§ Task objective:
Your answer should consist solely of the lines from the first line of the data through the line with "Direto via WhatsApp", each reproduced exactly.

Transcribed page contents
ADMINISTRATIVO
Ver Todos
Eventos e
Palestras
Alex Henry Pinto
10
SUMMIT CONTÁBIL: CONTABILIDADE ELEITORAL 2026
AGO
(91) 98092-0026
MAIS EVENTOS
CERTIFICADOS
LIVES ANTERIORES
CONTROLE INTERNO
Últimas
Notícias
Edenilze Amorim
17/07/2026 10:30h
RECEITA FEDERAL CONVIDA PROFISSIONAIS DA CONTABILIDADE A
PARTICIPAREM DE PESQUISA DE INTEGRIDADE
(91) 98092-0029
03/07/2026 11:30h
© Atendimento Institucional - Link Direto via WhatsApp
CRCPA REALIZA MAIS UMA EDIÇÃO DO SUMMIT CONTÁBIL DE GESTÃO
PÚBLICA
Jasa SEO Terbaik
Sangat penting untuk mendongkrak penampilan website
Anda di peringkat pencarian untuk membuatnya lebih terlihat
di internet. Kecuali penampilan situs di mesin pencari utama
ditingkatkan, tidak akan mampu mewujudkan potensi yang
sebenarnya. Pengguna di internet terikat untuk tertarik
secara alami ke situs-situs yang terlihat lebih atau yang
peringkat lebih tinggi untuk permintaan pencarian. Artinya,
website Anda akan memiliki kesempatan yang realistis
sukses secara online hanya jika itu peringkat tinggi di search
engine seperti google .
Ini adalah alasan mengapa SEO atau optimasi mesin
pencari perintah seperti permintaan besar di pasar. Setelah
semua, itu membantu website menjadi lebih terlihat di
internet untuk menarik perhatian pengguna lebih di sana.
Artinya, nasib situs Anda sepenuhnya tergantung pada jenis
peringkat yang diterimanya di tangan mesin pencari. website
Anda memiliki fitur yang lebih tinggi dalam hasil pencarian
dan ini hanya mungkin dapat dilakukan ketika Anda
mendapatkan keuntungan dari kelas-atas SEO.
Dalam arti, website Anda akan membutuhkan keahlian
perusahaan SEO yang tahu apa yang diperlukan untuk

§ Response area:
ADMINISTRATIVO
Ver Todos
Eventos e
Palestras
Alex Henry Pinto
10
SUMMIT CONTÁBIL: CONTABILIDADE ELEITORAL 2026
AGO
(91) 98092-0026
MAIS EVENTOS
CERTIFICADOS
LIVES ANTERIORES
CONTROLE INTERNO
Últimas
Notícias
Edenilze Amorim
17/07/2026 10:30h
RECEITA FEDERAL CONVIDA PROFISSIONAIS DA CONTABILIDADE A
PARTICIPAREM DE PESQUISA DE INTEGRIDADE
(91) 98092-0029
03/07/2026 11:30h
© Atendimento Institucional - Link Direto via WhatsApp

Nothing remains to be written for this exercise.